Having worked with Judd Apatow and co. many times in the past, it makes sense that Banks would understand what it takes to make people laugh, and what can be seen as funny. In the spirit of the first flick, some jokes are mean-spirited and seem to come completely out of nowhere. Other times, they’re the same gags that either go nowhere. There’s an Asian character here called Lilly Onakurama, who is from the first and, just like in that movie, speaks with a very quiet and tender whisper which, if you listen close enough to, will be able to realize that all she’s saying is weird, almost psychotic things. There’s also another character from the first one here named Stacie Conrad, and because she’s a butch lesbian, everything she does or says is overtly sexual and masculine.
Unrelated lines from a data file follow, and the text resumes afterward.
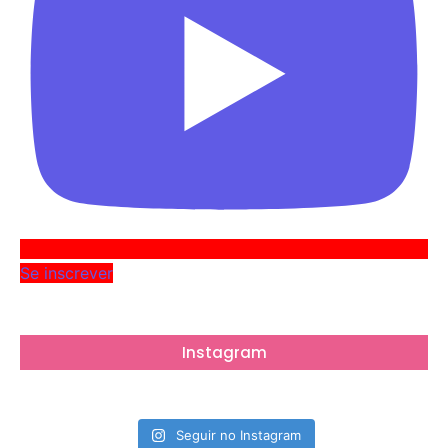
Se inscrever
Instagram
Seguir no Instagram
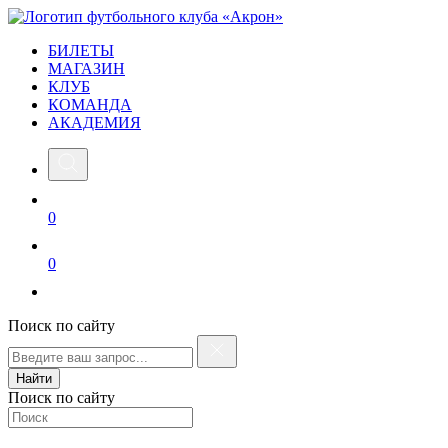
БИЛЕТЫ
МАГАЗИН
КЛУБ
КОМАНДА
АКАДЕМИЯ
0
0
Поиск по сайту
Найти
Поиск по сайту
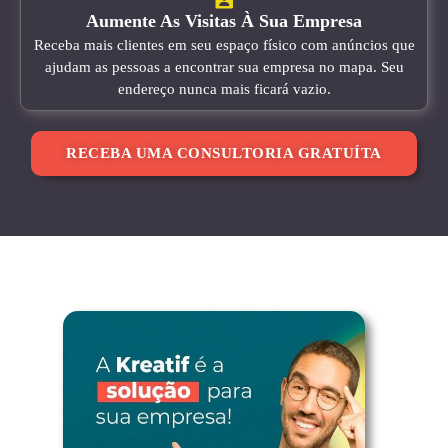
Aumente As Visitas À Sua Empresa
Receba mais clientes em seu espaço físico com anúncios que
ajudam as pessoas a encontrar sua empresa no mapa. Seu
endereço nunca mais ficará vazio.
RECEBA UMA CONSULTORIA GRATUÍTA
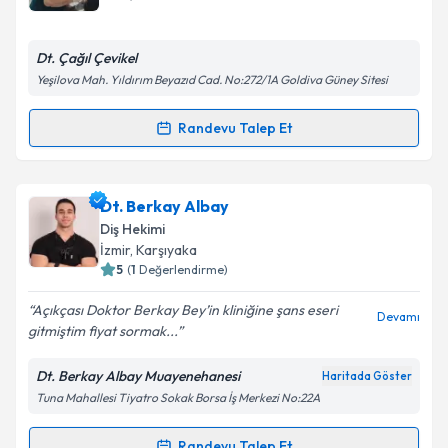
E-posta Adresiniz
Dt. Çağıl Çevikel
Yeşilova Mah. Yıldırım Beyazıd Cad. No:272/1A Goldiva Güney Sitesi
Kişisel verilerimin işlenmesine ilişkin
Aydınlatma
Randevu Talep Et
Randevu Takvimi Talebi
Metni
'ni okudum ve kişisel verilerimin belirtilen
kapsamda işlenmesini kabul ediyorum.
Dt. Çağıl Çevikel
için randevu takvimi talebi
Dt. Berkay Albay
oluşturun. Size bu uzmandan randevu almanız için bir
Takvim Talebini Gönder
Diş Hekimi
takvim hazırlandığında e-posta ile bilgilendireceğiz.
İzmir
, Karşıyaka
5
(
1
Değerlendirme)
E-posta Adresiniz
Açıkçası Doktor Berkay Bey’in kliniğine şans eseri
Devamı
gitmiştim fiyat sormak...
Dt. Berkay Albay Muayenehanesi
Haritada Göster
Kişisel verilerimin işlenmesine ilişkin
Aydınlatma
Tuna Mahallesi Tiyatro Sokak Borsa İş Merkezi No:22A
Metni
'ni okudum ve kişisel verilerimin belirtilen
kapsamda işlenmesini kabul ediyorum.
Randevu Talep Et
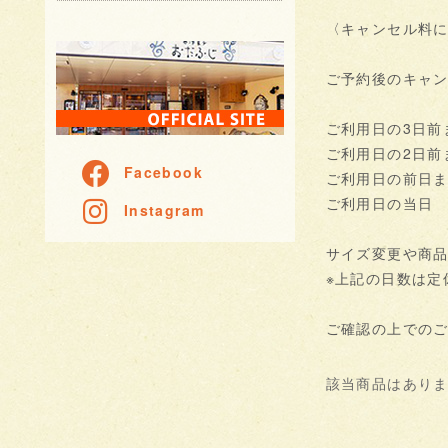
〈キャンセル料
ご予約後のキャ
ご利用日の3日
ご利用日の2日前
Facebook
ご利用日の前日
ご利用日の当日
Instagram
サイズ変更や商品
※上記の日数は定
ご確認の上での
該当商品はあり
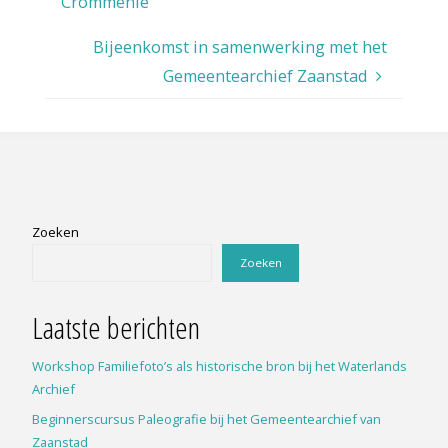
Crommenie
Bijeenkomst in samenwerking met het
Gemeentearchief Zaanstad
Zoeken
Zoeken
Laatste berichten
Workshop Familiefoto’s als historische bron bij het Waterlands
Archief
Beginnerscursus Paleografie bij het Gemeentearchief van
Zaanstad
Are any of these gags funny? Not really, but once again, the crowd whom this was made for, clearly do.
The only instances in which this movie can actually be funny is whenever Rebel Wilson takes the stage. While Wilson may have been a tad too overexposed after the success of both the first movie, as well as Bridesmaids, which lead to the ultimately disappointing Super Fun Night, there’s no denying that she has a comedic-talent that strays away from being just all about her physical presence. Sure, she enjoys making a fat joke about herself every once and awhile, but it’s used in a snarky, condescending tone that makes it actually funny, as well as smart; therefore, helping her character’s humor hit all the more harder whenever she’s thrown into situations where she’s called upon to be, well, funny.
Banks finds ways to use Wilson here that work for the later, as well as the movie itself. There’s a rather extended sequence in which Fat Amy sings to her love-interest and while it goes on and on, it’s awkward, weird and presented in such a way that it works, much like most of Apatow’s movies do. Though with Wilson getting most of the attention here, it takes away a bit from the likes of Kendrick and Snow, who try to make their presences known, but ultimately, slip a bit through the cracks; especially Snow, whose character I didn’t even know had a subplot going on until the final strand of the flick.
With Kendrick, we get to see Hannah record and possibly get into the music business, which also introduces another new character by the name of Emily Junk-Hardon (yep), played by the very talented and cheery Hailee Steinfeld. Steinfeld is growing into becoming more and more of a likable presence on-screen, which is why I wasn’t too disappointed seeing her character get a lot more screen-time than Kendrick’s; not only can she sing, but she also knows how to be funny, without overdoing it. Which, in the world that Pitch Perfect presents, means a whole heck of a lot.
Just don’t tell its core audience that. Don’t even dare, actually.
Consensus: Much like the original, Pitch Perfect 2 features snappy dialogue, impressive musical numbers, and an okay sense of humor, although it hardly does much else to be different.